-- Start of Text excerpt --

# Two RECORD bags at EEI Moggie 4/7/12!



## Nipididdee (Apr 19, 2004)

The 20.44 lb record busted! TWICE! The "smaller" bag had a 6.2lb kicker 

http://www.dobass.com/12EEI/i1/040712.html

njoy!~

Ill let Cedar and Culln respond to inquires  Nice job boyz!!!!

nip


----------



## dmbenjamin12 (Feb 27, 2012)

That was the first EEI tournament I have fished. I thought it was run great. Looking foward to next week.

{Dave}


----------



## bobby (Aug 1, 2005)

Those were some SICK bags! Nice work guys. Thanks again, Nip, great time and great group of guys to fish with (and against).


----------



## Shortdrift (Apr 5, 2004)

Those are super impressive catches.:B Congrats to the winners and all the other fisherman that competed.


----------



## Nipididdee (Apr 19, 2004)

Kinda scary to hit a 6lbr and have 20.6 lbs then miss first :B

Bobby and dmbenjamin were the only crankers from top spots- very impressive- I felt your plugged in vibe on the water!!!!

All other checks were deeper water SLOW jiggin - buck limits were caught mostly with faster stuff jerkn', rattln', and shallow crankn'

Bucks are just everywhere- the "large females" (below) remain mostly planted and awaiting any moment the rush to shore...

http://faculty.jmc.kent.edu/glhanson/BBR/ShowVideo.asp?IDScript=1895

Spectacular EEI group all around for 2012 - reminds me of the early days of the LaDO! groups with the HOFNOD kids.

Get 'em-

Nip


----------



## bassinkrazy (Apr 12, 2005)

great job to the winners and everyone else that fished. way to go john and steve.:B


----------



## cedar1 (Feb 5, 2006)

Thanks for all the congrats! My partner and I had a blast, even without get a bite the last 4 1/2 hrs it was still one of the funnest tournaments I ever fished. Thanks Rory, great tournament. Congrats to John and Jerry Heater on second place. If one of our fish would have puked in the live well they may have won.


----------



## dmbenjamin12 (Feb 27, 2012)

Cedar, you guys put a hurtin on them, awesome sack! Your right the bite really shut down around noon,congrats again!

{Dave}


----------



## Cull'in (Nov 21, 2005)

I tried to make rounds shakin hands but congrats again fellas on a pretty tough day!

Love fishn the EEI, great fisheries, great people (and fishermen)!


----------

-- End of Text excerpt --

- _Written problem a_: Format every line of the CAD part records below as a JSON list of strings, one string per line, with blank lines omitted. Leave the pictures out.

-- Start of Supplied data --

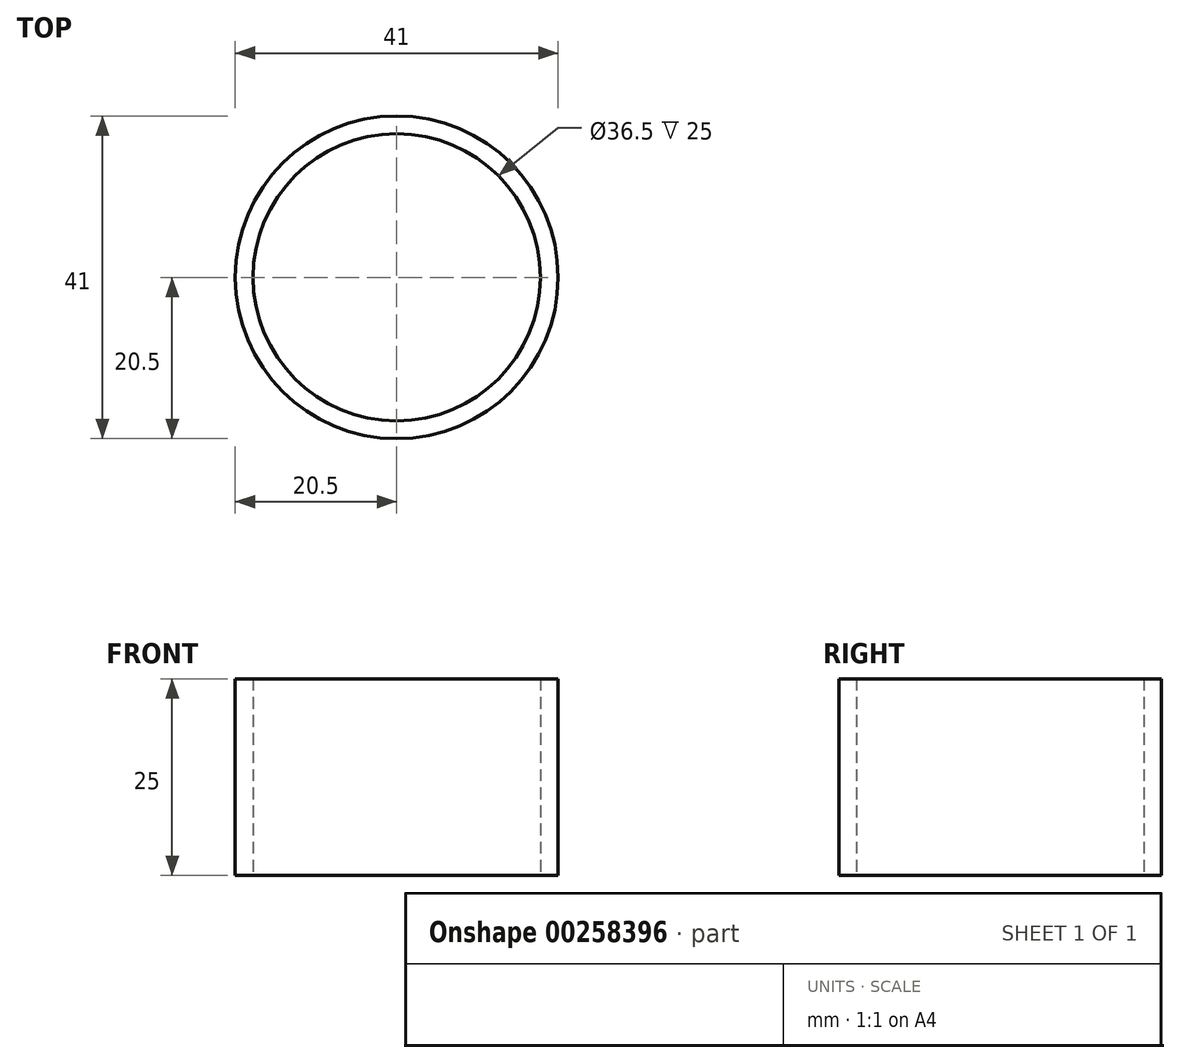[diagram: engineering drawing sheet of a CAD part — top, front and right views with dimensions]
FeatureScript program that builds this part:
annotation { "Feature Type Name" : "Feature", "Feature Type Description" : "" }
export const myFeature = defineFeature(function(context is Context, id is Id, definition is map)
    precondition{}
    {
        {
            var Q0;
            Q0=qCreatedBy(makeId("Top.planeOp"),FACE);
            var sketch = newSketch(context, id + "F0", { "sketchPlane" : qUnion([Q0])});
            skCircle(sketch, "E0", {"center": v(0, 0) * mm, "radius": 20.5 * mm});
            skCircle(sketch, "E1", {"center": v(0, 0) * mm, "radius": 18.25 * mm});
            skSolve(sketch);
        }
        {
            var Q0;
            Q0=makeQuery(id+"F0.imprint","IMPRINT",FACE,{"disambiguationData":[TD([[makeQuery(id+"F0.imprint","IMPRINT",EDGE,{"derivedFrom":sQuery(id+"F0.wireOp",EDGE,"E0")}),1.0]])]});
            extrude(context, id + "F1", {"entities" : qUnion([Q0]), "depth" : 25 * mm});
        }
    });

-- End of Supplied data --

- _Written problem b_: In the fishing tournament thread, what was the weight of the record that was broken twice?

- _Right answer a_:
[
  "[diagram: engineering drawing sheet of a CAD part — top, front and right views with dimensions]",
  "FeatureScript program that builds this part:",
  "annotation { \"Feature Type Name\" : \"Feature\", \"Feature Type Description\" : \"\" }",
  "export const myFeature = defineFeature(function(context is Context, id is Id, definition is map)",
  "    precondition{}",
  "    {",
  "        {",
  "            var Q0;",
  "            Q0=qCreatedBy(makeId(\"Top.planeOp\"),FACE);",
  "            var sketch = newSketch(context, id + \"F0\", { \"sketchPlane\" : qUnion([Q0])});",
  "            skCircle(sketch, \"E0\", {\"center\": v(0, 0) * mm, \"radius\": 20.5 * mm});",
  "            skCircle(sketch, \"E1\", {\"center\": v(0, 0) * mm, \"radius\": 18.25 * mm});",
  "            skSolve(sketch);",
  "        }",
  "        {",
  "            var Q0;",
  "            Q0=makeQuery(id+\"F0.imprint\",\"IMPRINT\",FACE,{\"disambiguationData\":[TD([[makeQuery(id+\"F0.imprint\",\"IMPRINT\",EDGE,{\"derivedFrom\":sQuery(id+\"F0.wireOp\",EDGE,\"E0\")}),1.0]])]});",
  "            extrude(context, id + \"F1\", {\"entities\" : qUnion([Q0]), \"depth\" : 25 * mm});",
  "        }",
  "    });"
]

- _Right answer b_: 20.44 lb